You need to implement custom layout logic for child controls inside a parent container.
Implement a custom Panel to encapsulate the custom layout logic.
3. How It Works
The presentation of your controls and other visual elements is a significant portion of ouvrer an irresistible user interface. However, it always helps if the framework that you employ provides of the assistance by carrying out this provision. There are some common scenarios of provision, such as arranging your elements in a pile vertically or horizontally, or specifying their position in terms of lines and columns in a provision like a table. There is also absolute positioning, where you provide there precise X and For your element.
The libraries of Silverlight include several containers of provision which help the process. The containers of provision are elements which can contain other elements such as children and apply a specific logic of provision which arranges the children consequently. The fabric, StackPanel, and roast it found in System.Windows.Controls are some of these containers of provision, with their absolute positioning being composed of logic of provision, ordered stacking, and style of table placing, respectively.
3.1. Motivation and Mechanics
The challenge for framework designers is that it is
hard to foresee all possible layout scenarios and implement a container
for each in the framework. Consequently, there needs to be a way in
which you can easily implement your own layout logic and plug it in so
that it functions seamlessly with the rest of the framework types, just
the way the built-in containers do.
The System.Windows.Controls.Panel abstract class was designed for exactly this purpose. The set of standard built-in layout containers like Grid and StackPanel extend the Panel class to implement their layout logic, and so can you.
To create your custom layout logic, you need to provide implementations of two virtual methods: MeasureOverride() and ArrangeOverride().
At runtime, these two methods are called on any custom panel
implementation you build to give you an opportunity to appropriately
lay out any contained children. Note that these two methods are defined
in the FrameworkElement type, from which Panel itself derives. However, FrameworkElement has no built-in notion of child items, whereas the Panel class does by exposing a Children collection. Therefore, you will use the Panel class as the root for all custom layout containers.
Now, let's look at the MeasureOverride() and ArrangeOverride() methods.
3.2. The MeasureOverride() Method
Layout essentially happens in two passes. In the
first pass, the runtime provides an opportunity for the container to
evaluate the size requirements of all its children and return the total
size requirement based on its layout logic.
This first pass is implemented in MeasureOverride(). The parameter passed in to MeasureOverride() by the runtime is the total availableSize for all children of that container to be laid out. The goal of the MeasureOverride()
method is to look at each child individually, calculate the size
requirements of each, and compute a total size requirement, which is
then returned from MeasureOverride() to the runtime. It is in
computing this calculated total that you apply your layout logic.
However, there is a standard way for measuring the desired size of each
child that goes into that calculation. You need to call the Measure() method on each child, passing in the availableSize parameter, and the child returns its desired size. Measure() is a method implemented in UIElement, and it is a requirement to call Measure() on each child to guarantee accurate size measurement and placement in your layout.
This computed total may be greater than the availableSize
parameter passed in, to indicate that more room is required for ideal
layout of all the children for this container. However, what is finally
granted is up to the runtime, based on the overall UI and the room
available within the plug-in to display all content inside and outside
3.3. The ArrangeOverride() Method
In the second pass of the layout process, the layout
system calculates the most space it can allocate to a container based
on the rest of the UI, and then calls ArrangeOverride(), passing that value in as the finalSize parameter. Keep in mind that the finalSize value may be less than the desired size that your MeasureOverride() implementation had calculated.

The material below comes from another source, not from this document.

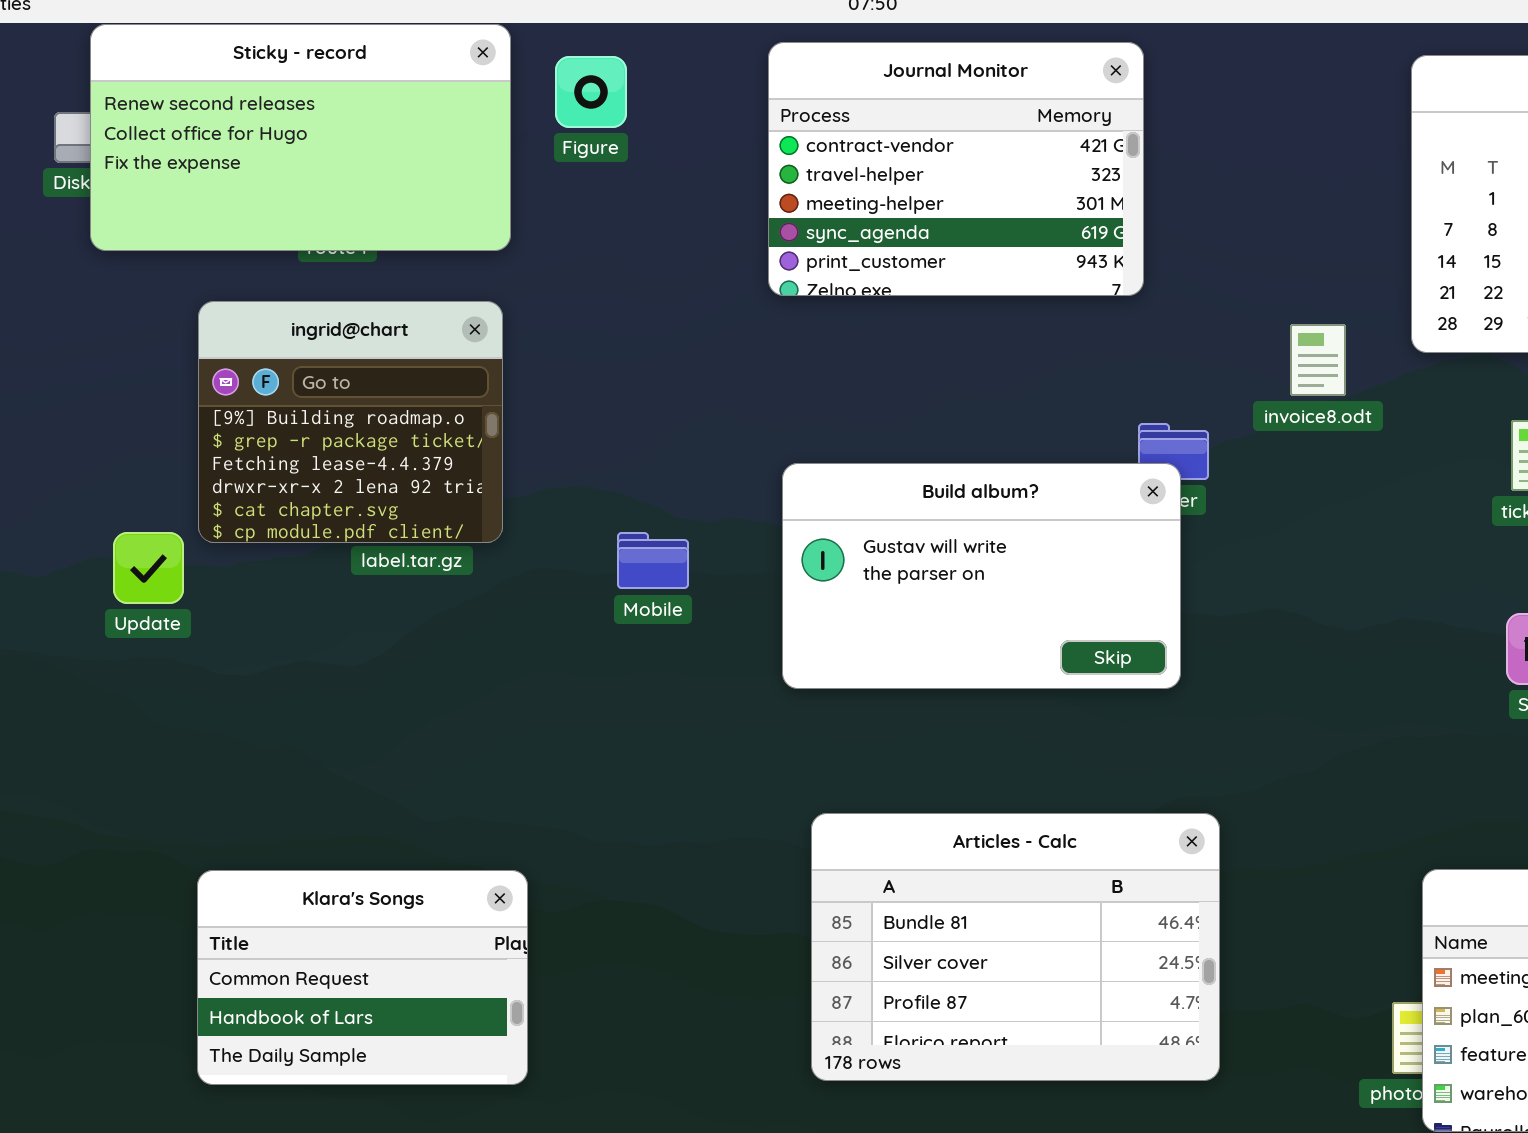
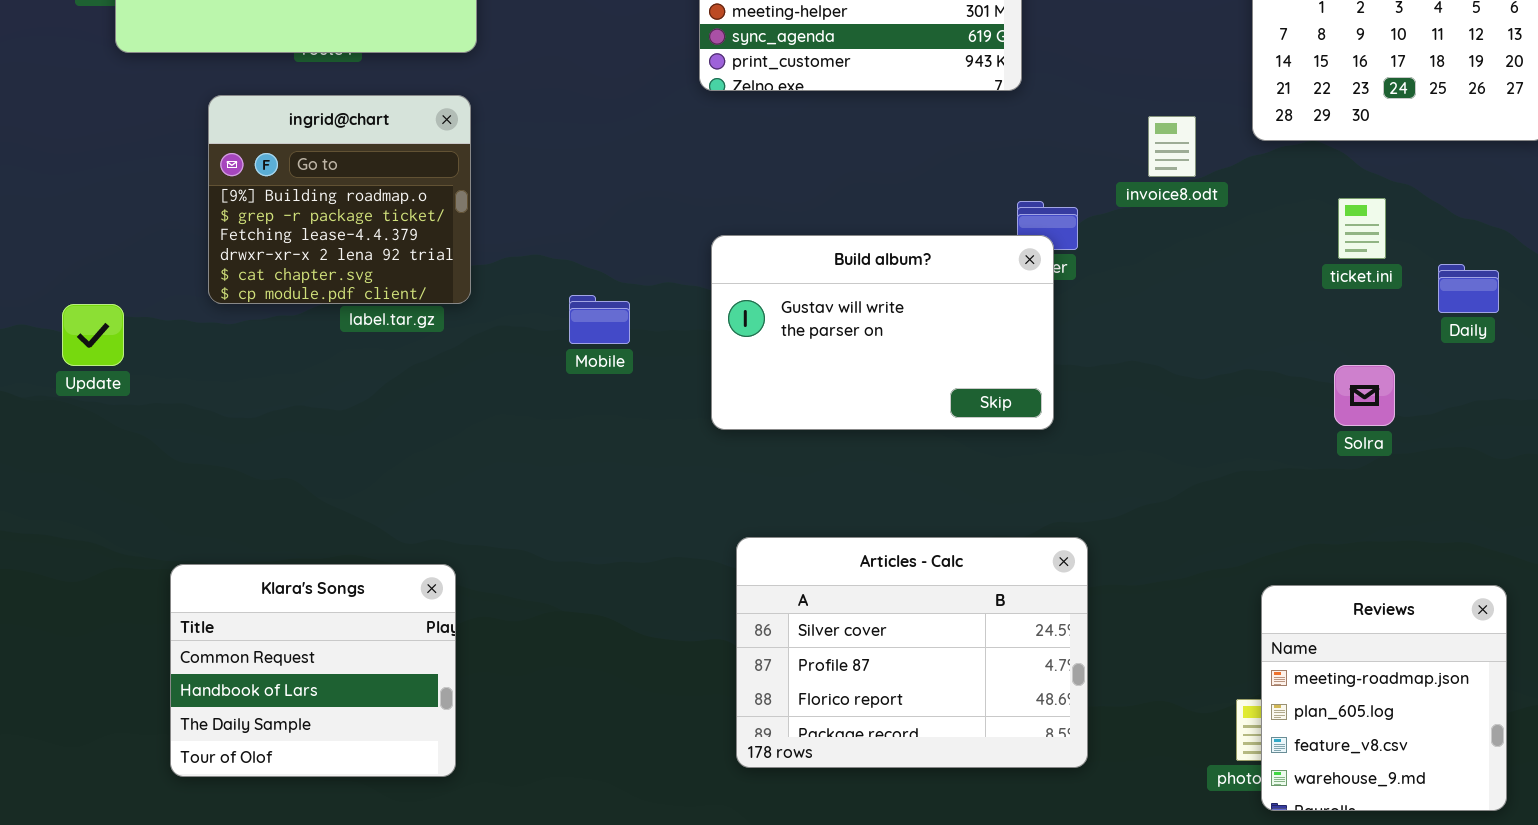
Update: [113,532,184,604] -> [62,304,124,366], moved
Articles - Calc: [811,813,1220,1081] -> [736,537,1088,768], scrolled down 1 row
Klara's Songs: [197,870,528,1085] -> [170,564,456,777], moved, resized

It is now up to your implementation of ArrangeOverride() to figure out a strategy of laying out the child elements within the finalSize determined by the layout system. The actual process of laying each individual child is done by calling the Arrange() method on the child itself. The Arrange() method accepts a Rectangle that determines the final area within which the child should be positioned. The return value from ArrangeOverride() is the finalSize required by the container, and unless your implementation can lay everything out within a space smaller than the finalSize value passed in, this in most cases is the unchanged value contained in the finalSize parameter.
Note that it is mandatory to call the Measure() and Arrange() methods on all children elements to have them laid out and rendered by the layout system. And since that is what you do inside MeasureOverride() and ArrangeOverride(),
implementing overrides for both of these methods is also a requirement
when implementing a layout container like a custom panel.